▶ Given passage
+ + + +
Before we unveil our top pick, here are a few honorable mentions.

“Headless Horseman”, “The Adventures of Ichabod and Mr. Toad” (1949)
Bing Crosby’s Song About the Headless Horseman Is Too Catchy to Skip

“Trust in Me”, “The Jungle Book” (1967)
We’re Surprised More People Haven’t Been Hypnotized By Kaa’s Tune

“Mad Madam Mim”, “The Sword in the Stone” (1963)
A Magical Madam Mim Melody May Have Gone Overlooked Due to a Mixed Movie Reception

#1: Mother Knows Best
“Tangled” (2010)


After learning Princess Rapunzel had magical hair, the twisted Mother Goethel kidnapped the royal and whisked her away to a tower. In order to keep the magical girl contained, the villain filled her head with the idea that the outside world was unbelievably dangerous. Goethel also used songs like “Mother Knows Best” to hammer in the point. The villain warns Rapunzel about everything from large insects to pointy-toothed men. At the same time, Mother Goethel demonstrates how manipulative she is by lifting herself up while taking digs at the princess. The way the song balances melodrama and the tragedy of Rapunzel’s situation is incredibly impressive. This dark yet catchy tune definitely deserves to be considered one of the greatest villain songs around.
+ + + +
▶ Recorded data

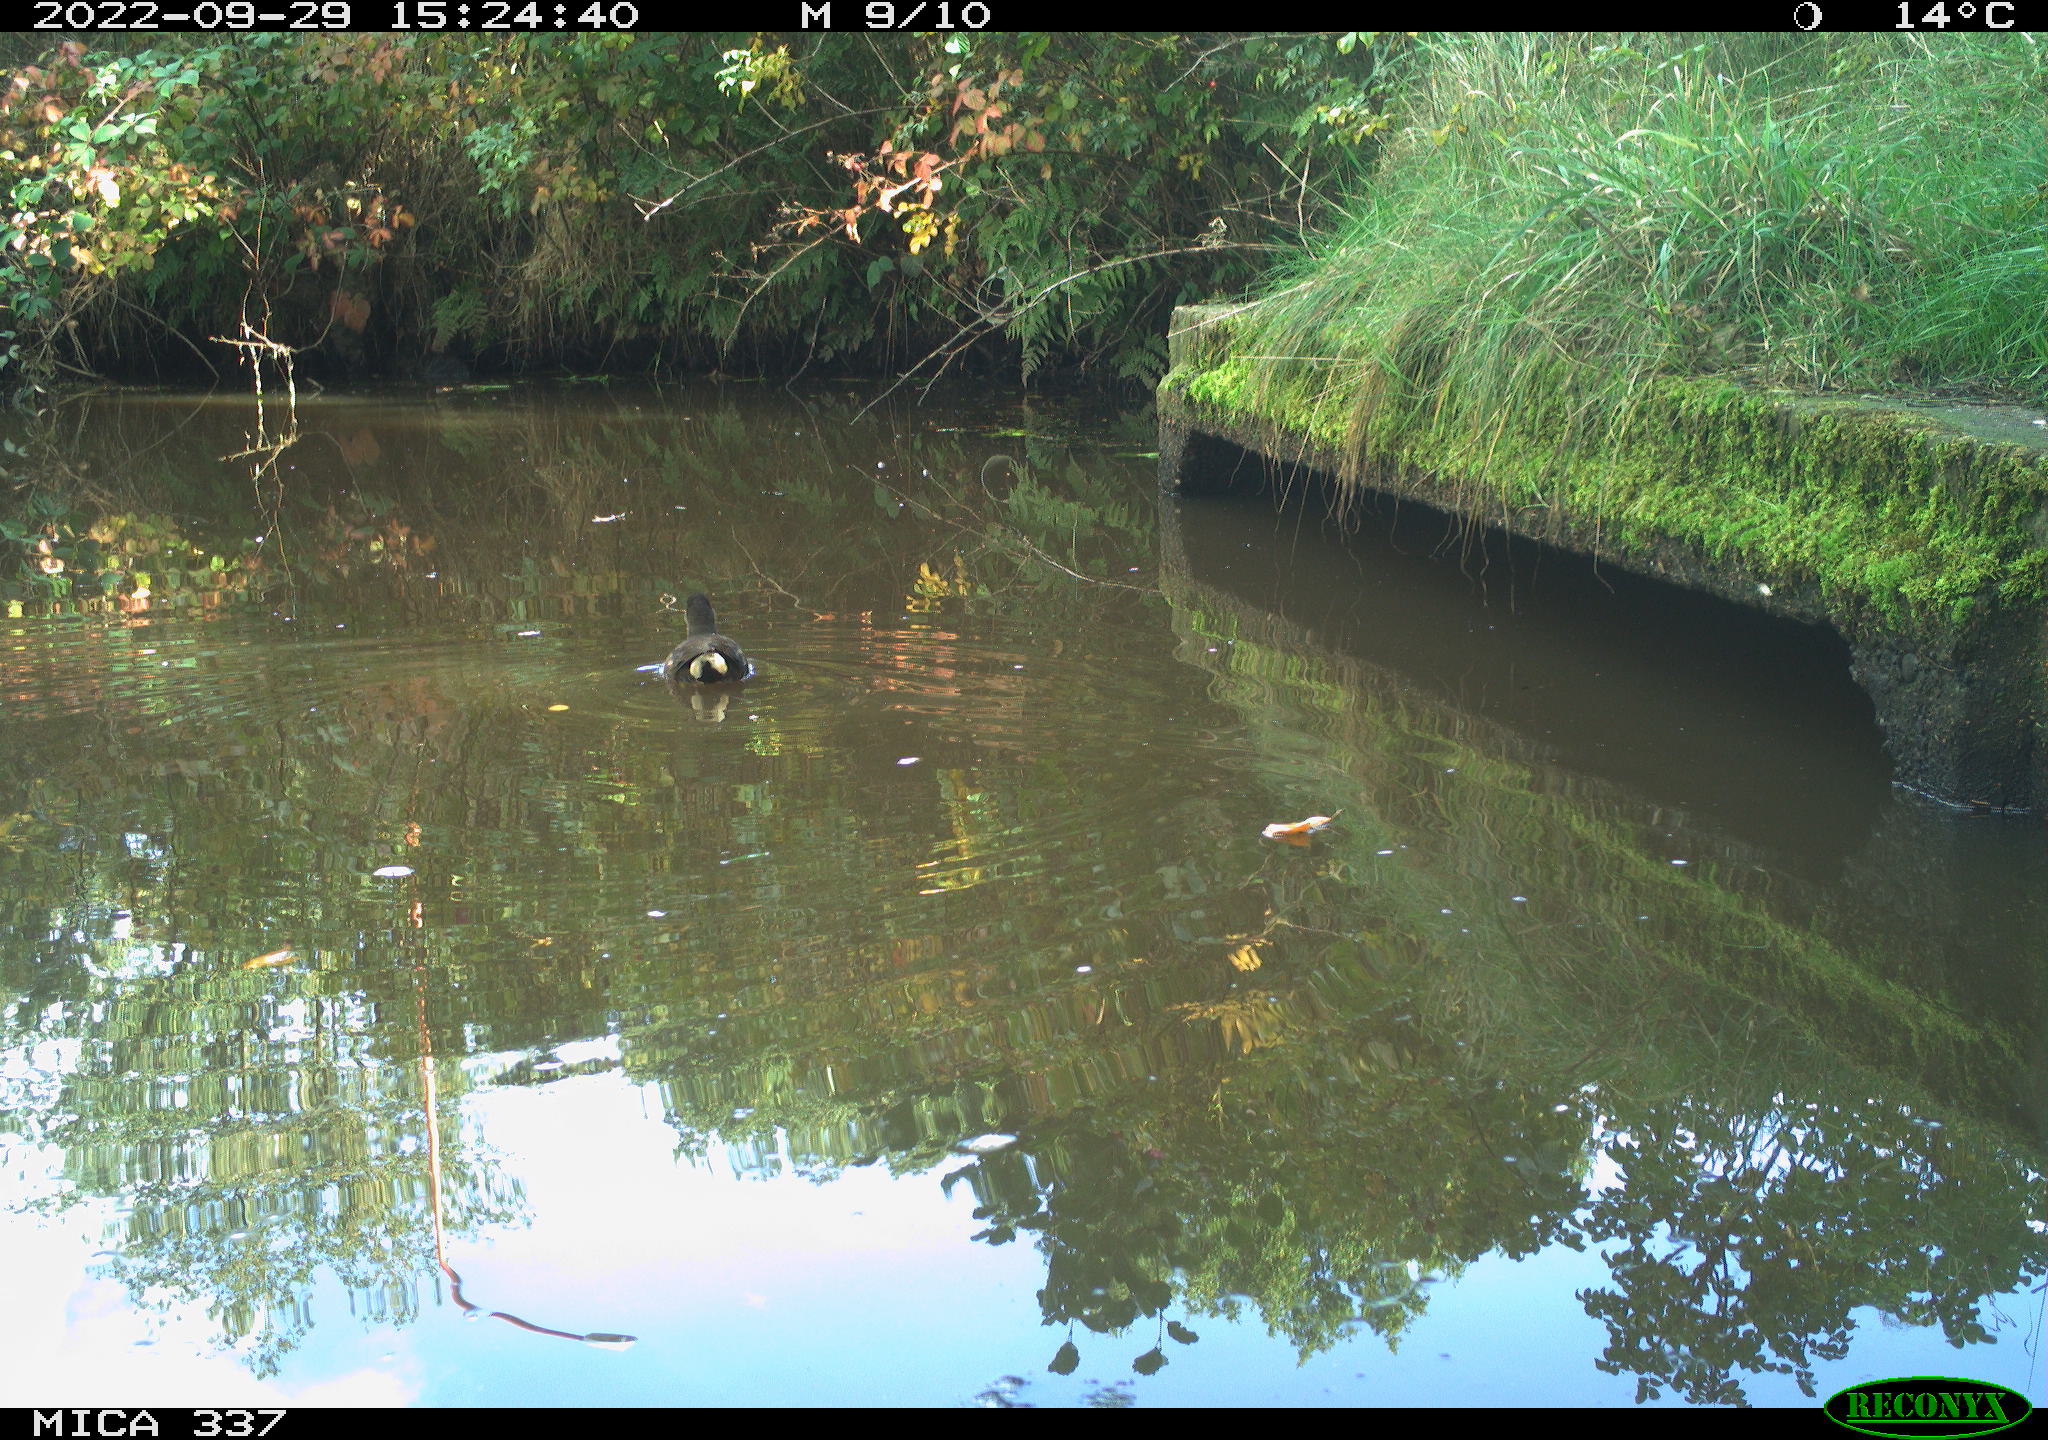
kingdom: Animalia
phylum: Chordata
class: Aves
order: Gruiformes
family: Rallidae
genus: Gallinula
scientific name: Gallinula chloropus
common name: Common moorhen
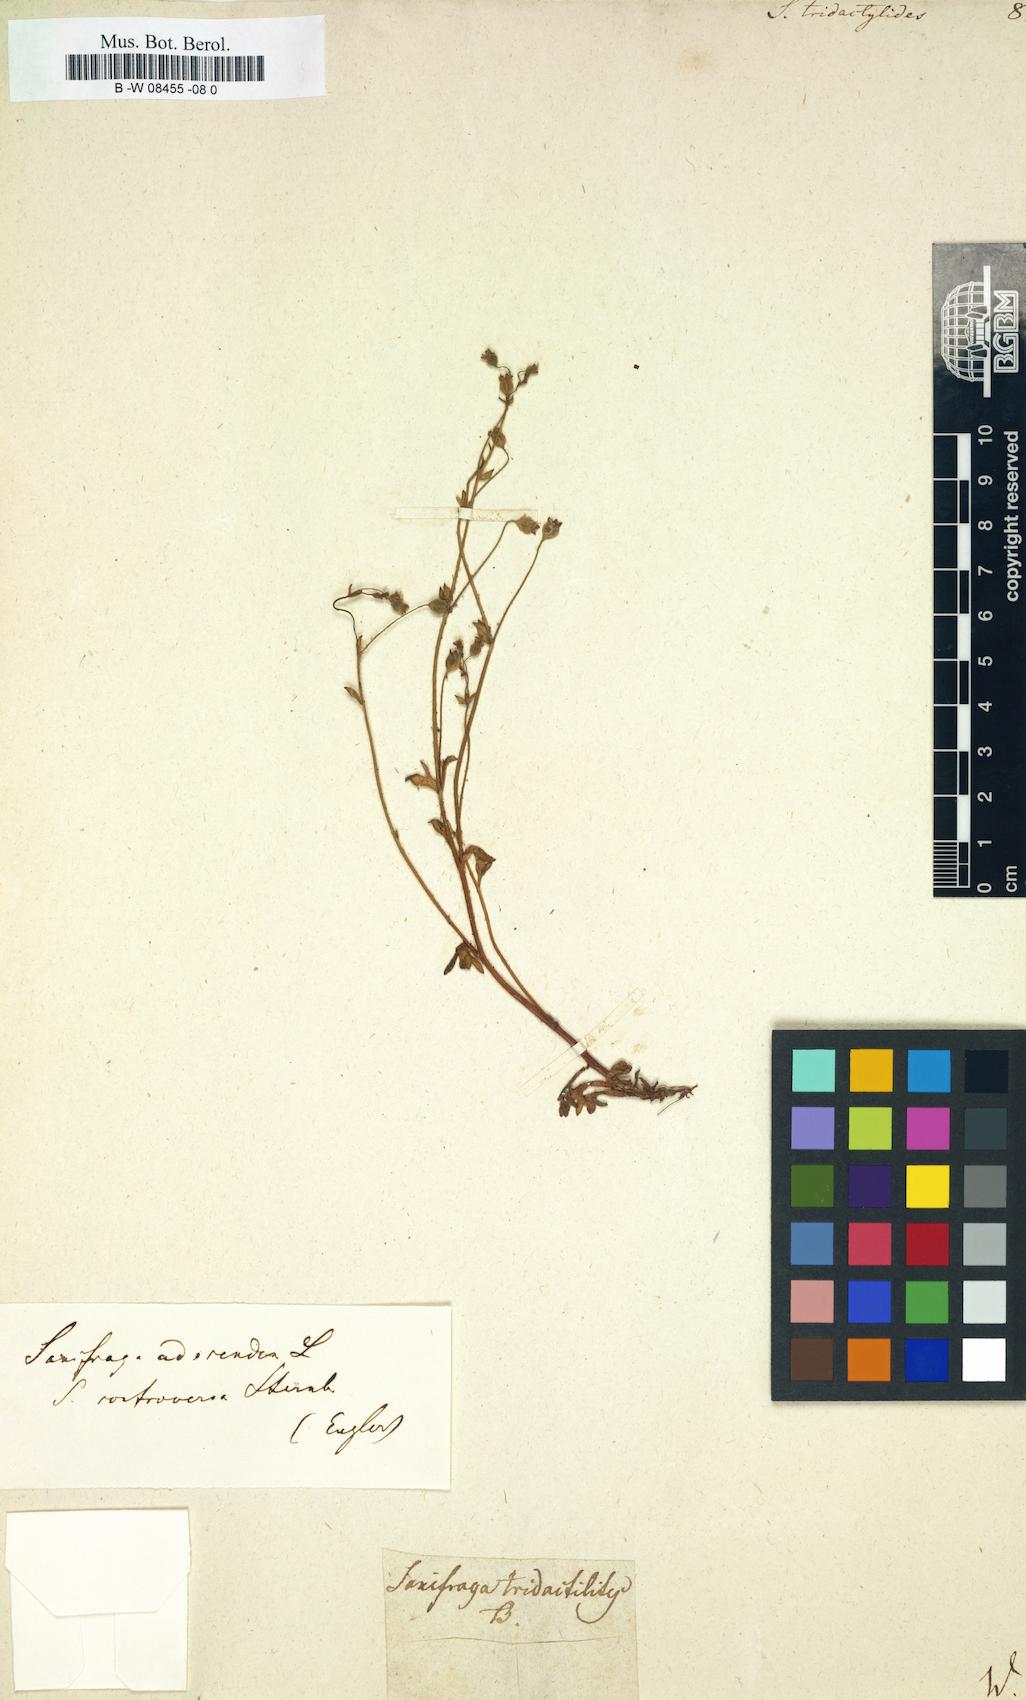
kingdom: Plantae
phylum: Tracheophyta
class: Magnoliopsida
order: Saxifragales
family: Saxifragaceae
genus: Saxifraga
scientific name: Saxifraga tridactylites
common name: Rue-leaved saxifrage
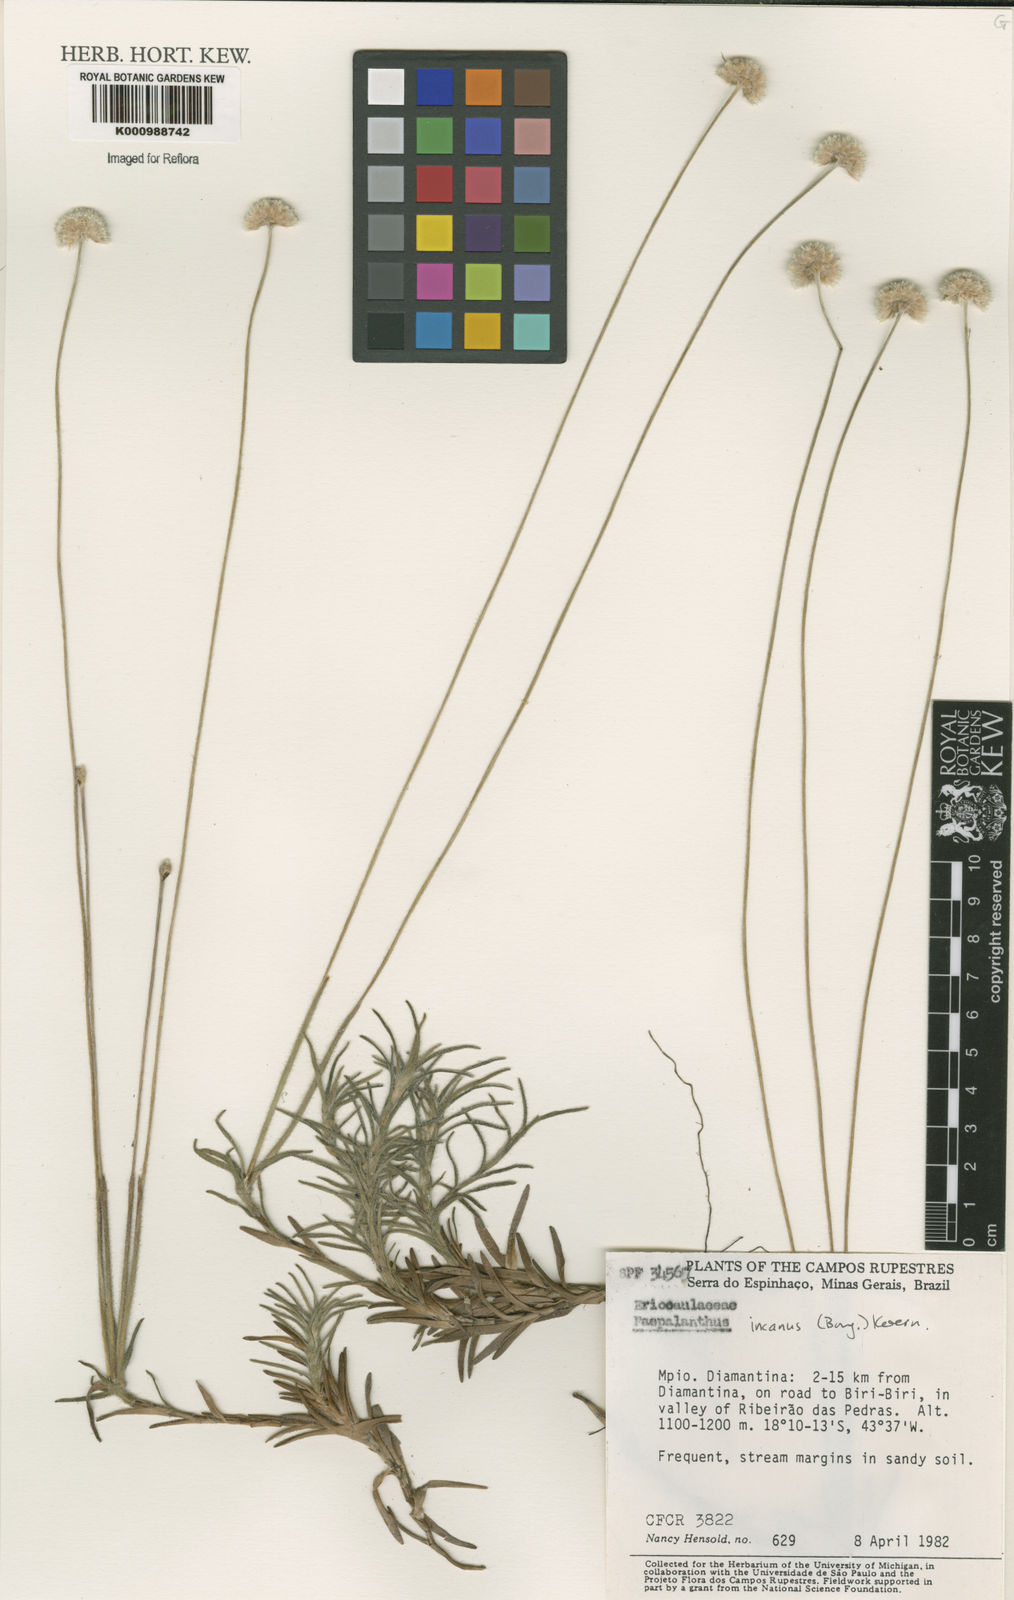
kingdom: Plantae
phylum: Tracheophyta
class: Liliopsida
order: Poales
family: Eriocaulaceae
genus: Paepalanthus
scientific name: Paepalanthus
+ + + +
▶ Directions
[1] From the villain songs list, write out the part from "#1: Mother Knows" up to and including "villain songs around.".
[2] According to the villain songs list, why did Mother Goethel fill Rapunzel's head with the idea that the outside world was unbelievably dangerous? Answer in one to three sentences.

▶ Results
[1]
#1: Mother Knows Best
“Tangled” (2010)


After learning Princess Rapunzel had magical hair, the twisted Mother Goethel kidnapped the royal and whisked her away to a tower. In order to keep the magical girl contained, the villain filled her head with the idea that the outside world was unbelievably dangerous. Goethel also used songs like “Mother Knows Best” to hammer in the point. The villain warns Rapunzel about everything from large insects to pointy-toothed men. At the same time, Mother Goethel demonstrates how manipulative she is by lifting herself up while taking digs at the princess. The way the song balances melodrama and the tragedy of Rapunzel’s situation is incredibly impressive. This dark yet catchy tune definitely deserves to be considered one of the greatest villain songs around.

[2] She did it to keep Rapunzel, whom she knew had magical hair, contained in the tower where she had taken her after kidnapping her.